Your objective:
Report each line of the listing that carries the word "using".
***
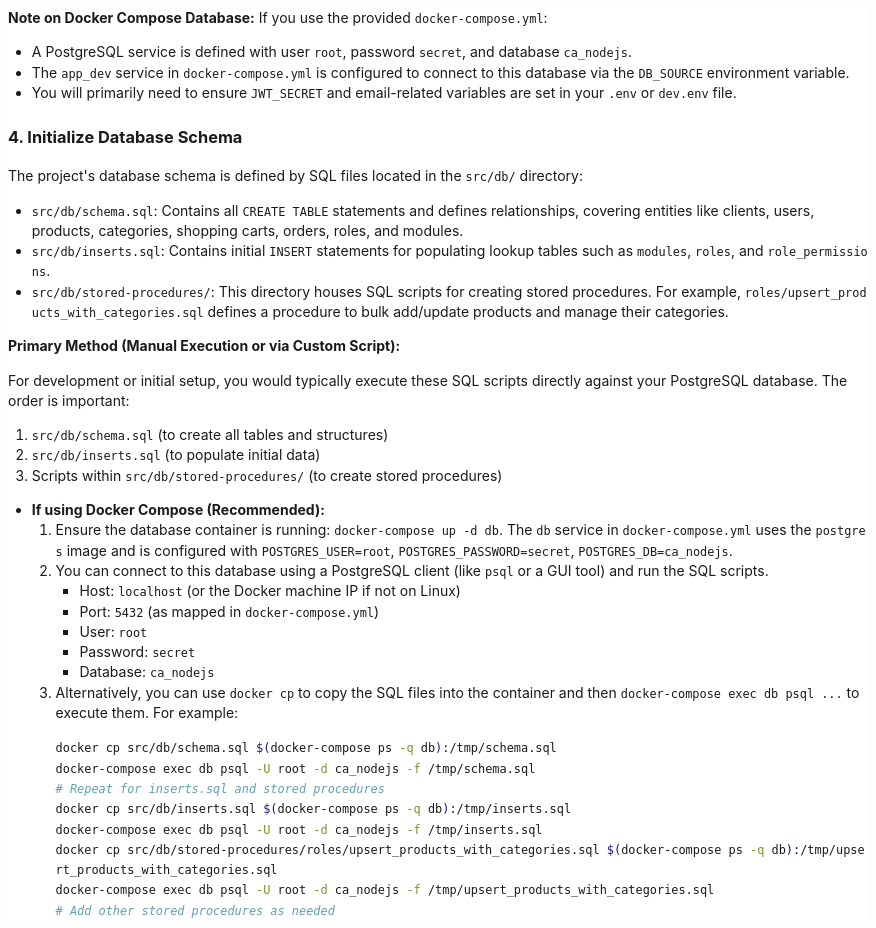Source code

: **Note on Docker Compose Database:**
If you use the provided `docker-compose.yml`:
*   A PostgreSQL service is defined with user `root`, password `secret`, and database `ca_nodejs`.
*   The `app_dev` service in `docker-compose.yml` is configured to connect to this database via the `DB_SOURCE` environment variable.
*   You will primarily need to ensure `JWT_SECRET` and email-related variables are set in your `.env` or `dev.env` file.

### 4. Initialize Database Schema

The project's database schema is defined by SQL files located in the `src/db/` directory:
*   `src/db/schema.sql`: Contains all `CREATE TABLE` statements and defines relationships, covering entities like clients, users, products, categories, shopping carts, orders, roles, and modules.
*   `src/db/inserts.sql`: Contains initial `INSERT` statements for populating lookup tables such as `modules`, `roles`, and `role_permissions`.
*   `src/db/stored-procedures/`: This directory houses SQL scripts for creating stored procedures. For example, `roles/upsert_products_with_categories.sql` defines a procedure to bulk add/update products and manage their categories.

**Primary Method (Manual Execution or via Custom Script):**

For development or initial setup, you would typically execute these SQL scripts directly against your PostgreSQL database. The order is important:
1.  `src/db/schema.sql` (to create all tables and structures)
2.  `src/db/inserts.sql` (to populate initial data)
3.  Scripts within `src/db/stored-procedures/` (to create stored procedures)

*   **If using Docker Compose (Recommended):**
    1.  Ensure the database container is running: `docker-compose up -d db`. The `db` service in `docker-compose.yml` uses the `postgres` image and is configured with `POSTGRES_USER=root`, `POSTGRES_PASSWORD=secret`, `POSTGRES_DB=ca_nodejs`.
    2.  You can connect to this database using a PostgreSQL client (like `psql` or a GUI tool) and run the SQL scripts.
        *   Host: `localhost` (or the Docker machine IP if not on Linux)
        *   Port: `5432` (as mapped in `docker-compose.yml`)
        *   User: `root`
        *   Password: `secret`
        *   Database: `ca_nodejs`
    3.  Alternatively, you can use `docker cp` to copy the SQL files into the container and then `docker-compose exec db psql ...` to execute them. For example:
        ```bash
        docker cp src/db/schema.sql $(docker-compose ps -q db):/tmp/schema.sql
        docker-compose exec db psql -U root -d ca_nodejs -f /tmp/schema.sql
        # Repeat for inserts.sql and stored procedures
        docker cp src/db/inserts.sql $(docker-compose ps -q db):/tmp/inserts.sql
        docker-compose exec db psql -U root -d ca_nodejs -f /tmp/inserts.sql
        docker cp src/db/stored-procedures/roles/upsert_products_with_categories.sql $(docker-compose ps -q db):/tmp/upsert_products_with_categories.sql
        docker-compose exec db psql -U root -d ca_nodejs -f /tmp/upsert_products_with_categories.sql
        # Add other stored procedures as needed
        ```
***
Response box:
*   **If using Docker Compose (Recommended):**
    2.  You can connect to this database using a PostgreSQL client (like `psql` or a GUI tool) and run the SQL scripts.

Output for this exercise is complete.